3 Anti-vegan Clichés That You Will Love To Dismantle

Some arguments that are repeated ad nauseam to attack veganism are based on clichés that, if they are analyzed well, end up giving the reason to those who care about well-being animal.
Topics used against vegans

Vegetarians and vegans often hear certain arguments that are repeated like memes and spread like wildfire in much of our conversations.

With our family, friends or on social networks we usually find many myths that those of us who have already chosen to eat a respectful diet with animals can dismantle.

But they are still demoralizing at times and, at the same time, they can generate unfounded doubts in those who are beginning to consider taking another step towards a 100% vegetable diet.

The funny thing is that some of these topics that are raised as “anti-vegan” are actually arguments in favor of veganism.

And, when completing the data, we find that the best solution to the dilemmas they pose is to replace meat and animal products in our diet.

Let’s see some of them:

1. Plants also suffer

One of the great topics par excellence, the supposed sentience of plants and with which it comes to express something like that vegetarian and vegan people generate enormous suffering by devouring plants without mercy and that, out of solidarity with them, we should alternate and eat animals too.

Science tells us that plants do not have a central nervous system or anything similar to a brain that allows them to experience pain and pleasure.

This ability to experience pain is an evolutionary characteristic that allows animals to flee from certain dangers. For plants, which live anchored to the ground, this mechanism would be completely useless and therefore they have other strategies for survival. They can perceive stimuli, which does not mean that they can experience pain or pleasure.

Therefore, this confusion usually comes from the idea that plants are living beings and, indeed, they are. But this is very different from having the capacity to feel.

What if plants felt what?

In any case, assuming that the plants did feel, a 100% vegetable diet would cause much less damage to the vegetation, since currently the vast majority of hectares devoted to cultivation are dedicated to obtaining grain with which to feed the animals. in factory farming.

Approximately 10 kg of cereal is needed to produce a single kilo of meat, so, without a doubt, the best thing that those who care about their suffering could do best is to eat a 100% vegetable diet.

2. If everyone went vegan, there would not be enough land or water to grow crops.

This myth seems to assume from the outset the idea that the animals we eat feed, in turn, on air. The reality is that factory farming is currently one of the main causes of deforestation on our planet, given the amount of land used to cultivate pastures that will later be used to make feed.

As if this were not enough, to produce 1 kilo of meat you need 15,000 liters of water.

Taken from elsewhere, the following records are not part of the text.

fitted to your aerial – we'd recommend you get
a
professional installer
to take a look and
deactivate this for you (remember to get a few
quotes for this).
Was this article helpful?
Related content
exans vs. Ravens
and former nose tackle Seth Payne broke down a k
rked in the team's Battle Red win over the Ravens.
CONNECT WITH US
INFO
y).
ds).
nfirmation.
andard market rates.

This means that for the production of a hamburger about 3,000 liters of water are used, the equivalent of showering for two months.

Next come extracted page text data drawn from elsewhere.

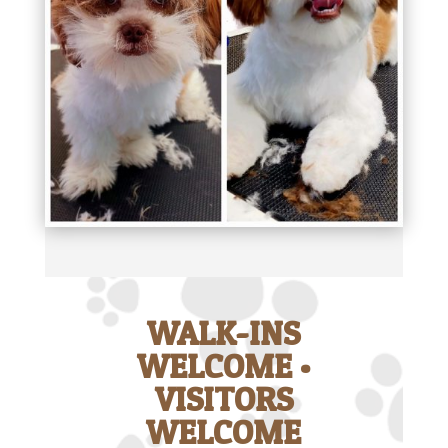
WALK-INS
WELCOME •
VISITORS
WELCOME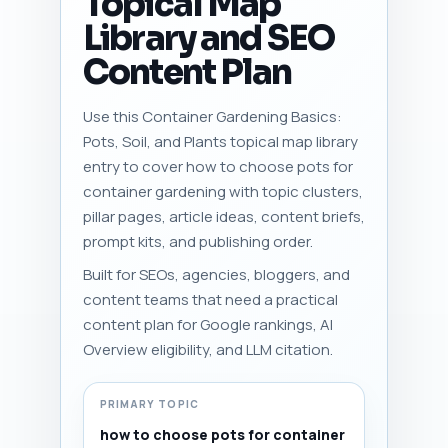
Topical Map
Library and SEO
Content Plan
Use this Container Gardening Basics:
Pots, Soil, and Plants topical map library
entry to cover how to choose pots for
container gardening with topic clusters,
pillar pages, article ideas, content briefs,
prompt kits, and publishing order.
Built for SEOs, agencies, bloggers, and
content teams that need a practical
content plan for Google rankings, AI
Overview eligibility, and LLM citation.
PRIMARY TOPIC
how to choose pots for container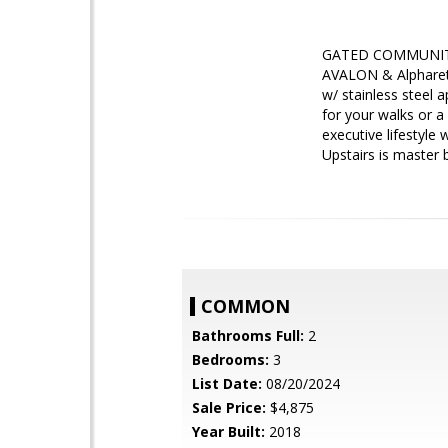
GATED COMMUNITY!
AVALON & Alpharett
w/ stainless steel
for your walks or a
executive lifestyle
Upstairs is maste
COMMON
Bathrooms Full:
2
Bedrooms:
3
List Date:
08/20/2024
Sale Price:
$4,875
Year Built:
2018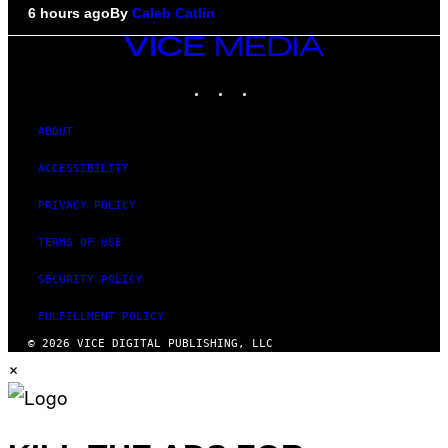
6 hours ago
By
Caleb Catlin
VICE
MEDIA
INSTAGRAM
TIKTOK
YOUTUBE
ABOUT
ACCESSIBILITY
PRIVACY POLICY
TERMS OF USE
SECURITY POLICY
FULFILLMENT POLICY
© 2026 VICE DIGITAL PUBLISHING, LLC
×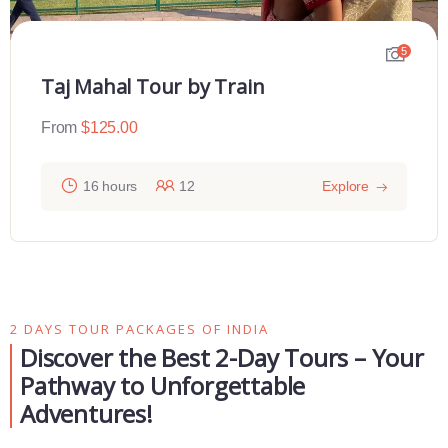
5
Taj Mahal Tour by Train
From
$
125.00
16 hours
12
Explore
2 DAYS TOUR PACKAGES OF INDIA
Discover the Best 2-Day Tours – Your
Pathway to Unforgettable
Adventures!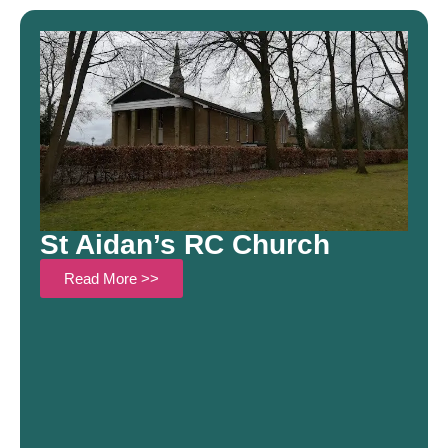
St Aidan’s RC Church
Read More >>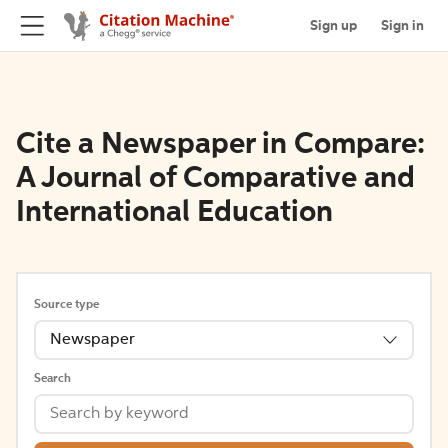
Sign up
Sign in
Cite a Newspaper in Compare:
A Journal of Comparative and
International Education
Source type
Newspaper
Search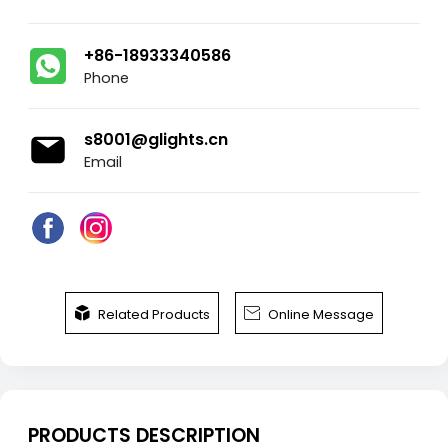
+86-18933340586
Phone
s8001@glights.cn
Email


Related Products
Online Message
PRODUCTS DESCRIPTION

On the other hand, to produce the same amount of cereal we would only need 1,600 liters of water. The difference is overwhelming.

Who is wasting resources now?

These beliefs are based on a fictitious image, something like humanity devouring vegetables in an uncontrolled way, when the truth is that the closest thing to that is already happening through our consumption of animal products.

Yes, we are destroying the land and water resources by transforming plant nutrients into animal protein.

3. But if you were on a desert island …

The desert island is that place that any vegetarian or vegan knows perfectly, a surprisingly common resource to question the consistency of the values ​​of those who sympathize with animals.

It is common in the debates around food that vegan people are led into all kinds of hypothetical situations, which often border on the absurd, with the aim of putting ourselves to the test.

The reality is that most likely anyone sensitive to the suffering of animals would try to avoid it also on a desert island, but the truth is that these conversations tend to take place in environments where we have sufficient access to all kinds of options and plant alternatives with which to substitute products of animal origin.

“Why are you vegan?” Ask yourself otherwise!

So before we go to the famous (and fearsome) desert island, to engage in circular conversations about whether plants also suffer or to make catastrophic hypotheses about the impossibility of assuming an increasingly plant-based diet as a society, it is interesting to look at our around and ask ourselves what we are telling ourselves so that, with so many possibilities at our fingertips, we are not yet choosing the most respectful of animals and our environment.

The future is vegetable, hundreds of studies and reports tell us about the unsustainable impact of factory farming and animal products.

Perhaps it is time to stop asking why and seriously consider why not.